Mohamed est allongé sur un lit, apparemment endormi, lorsque le directeur de l'hôpital psychiatrique Habeb, Abdirahman Ali Awale, le prend par les épaules et commence à le questionner.

« Comment vas-tu ? Sais-tu qui je suis ? Sais-tu comment tu es arrivé ici ? », lance-t-il à l'homme de 50 ans, qui marmonne des réponses inintelligibles, le regard perdu.

« Allez-y, parlez-lui, posez-lui des questions », ordonne le fougueux praticien à La Presse en plaçant une chaise près du patient, qui se relève soudainement et commence à lancer des phrases incohérentes dans un anglais de bon niveau.

Il y a quelques années, Mohamed était un pharmacien respecté de Mogadiscio. La guerre l'a graduellement fait sombrer dans la paranoïa et le délire jusqu'à ce qu'il poignarde sa femme et lui coupe la tête.

Il a été confié il y a quelques jours aux soins d'Abdirahman Ali Awale, qui ne perd pas espoir de ramener le Somalien à la réalité grâce à un traitement médicamenteux.

Le service d'urgence de son hôpital, caché derrière un mur sur l'artère principale de Mogadiscio, est l'un des rares établissements du pays à offrir ce type de soutien. Et il est débordé. En plus de Mohamed, qui ne semble pas faire l'objet de mesures de sécurité particulières malgré son lourd passé, plusieurs dizaines de patients dorment sur des lits ou errent dans la cour.

« Il y a l'équivalent de deux patients par lit », explique le directeur de l'établissement, qui reçoit ses visiteurs dans une pièce défraîchie où plusieurs matelas ont été relevés contre le mur pour libérer de l'espace.

« Le gouvernement n'a pas le temps de s'occuper de santé mentale. Il y a beaucoup d'autres problèmes à régler avant », déplore Abdirahman Ali Awale, qui tempête contre le manque de médicaments psychotropes dont il a besoin pour réaliser son travail.

La rareté des ressources est inversement proportionnelle à l'étendue des besoins psychiatriques. Une évaluation menée par l'Organisation mondiale de la santé (OMS) a conclu qu'un tiers de la population du pays de huit millions d'habitants a souffert d'une forme de maladie mentale, généralement liée à la guerre.

De nombreux Somaliens ont été battus, torturés, violés ou blessés lors d'affrontements entre les belligérants qui se disputent depuis deux décennies le pouvoir laissé vacant par la chute du dictateur Siad Barré. D'autres ont perdu des êtres chers lors d'incidents ultraviolents qui les ont traumatisés pour la vie.

À ces problèmes s'ajoute celui de la dépendance au khat, une plante euphorisante très populaire qui crée des ravages sur le plan psychiatrique et contribue à la violence, relève Abdirahman Ali Awale.

Possédés par le diable

La situation est d'autant plus grave que la maladie mentale est très mal comprise par la population et donne lieu à des traitements « dégradants », au dire de l'OMS.
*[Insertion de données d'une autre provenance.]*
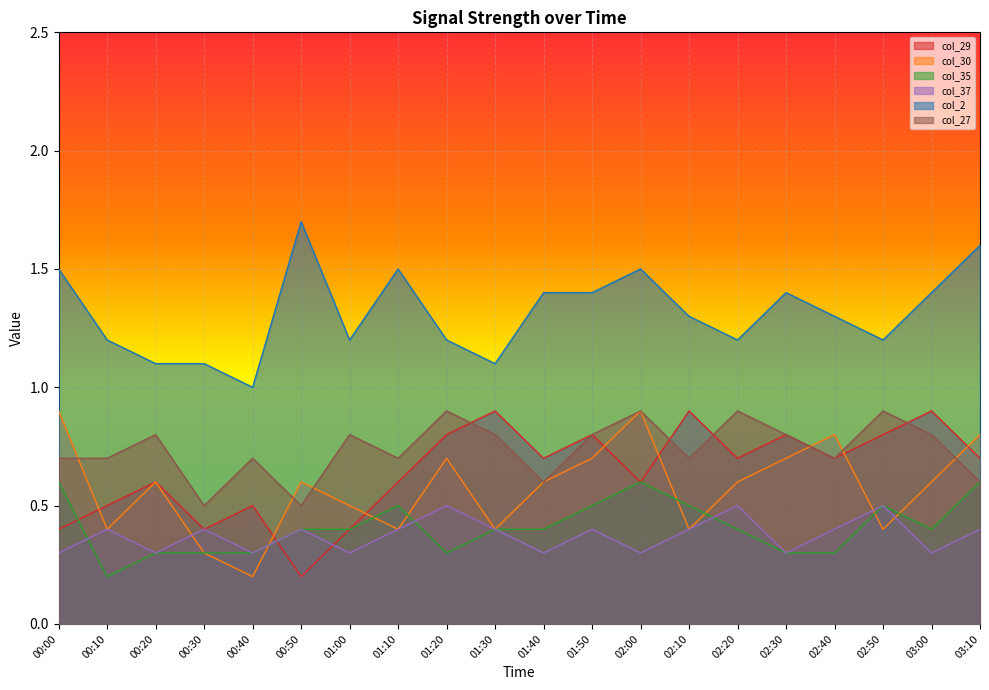

At which label is col_30 closest to 0?

00:40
Les personnes atteintes sont régulièrement confiées à des guérisseurs traditionnels ou à des religieux qui n'hésitent pas à les fouetter, croyant qu'ils sont possédés par le diable. Il n'est pas rare qu'ils soient enfermés ou enchaînés pendant des années. Lors de ses visites en région avec une clinique mobile, le directeur de l'hôpital Habeb est intervenu plusieurs fois auprès de malades qui étaient totalement mis à l'écart par leur communauté.

« Où sont les organisations internationales ? », tonne-t-il en présentant une vidéo de l'une de ces visites où l'on voit un homme malade qui a été enchaîné pendant plus de 10 ans à un arbre, presque nu, sans protection contre les éléments.

« Là, là, regardez. Six mois plus tard et voilà ! », exulte-t-il lorsque défilent des images du même homme, maintenant bien vêtu, qui mange sans aide un repas dans un restaurant.

Les cliniques chapeautées par le praticien ont vu défiler, au fil des ans, plus de 10 000 patients. Les familles paient environ 50 $US par mois pour les traitements offerts. Ou rien du tout s'ils n'en ont pas les moyens.

Le directeur de l'hôpital Habeb ne cache pas que la tâche à laquelle il s'est attelé lui semble souvent insurmontable, voire désespérante.

« Il m'arrive de pleurer », confie-t-il en cachant sa tête dans ses bras comme pour simuler ses moments de désespoir. La pose s'étire pendant de longues secondes, rendant les personnes présentes mal à l'aise. Jusqu'à ce qu'Abdirahman Ali Awale se relève en tentant d'essuyer les larmes qui coulent le long de ses joues.

En Somalie, la guerre n'épargne pas non plus les thérapeutes.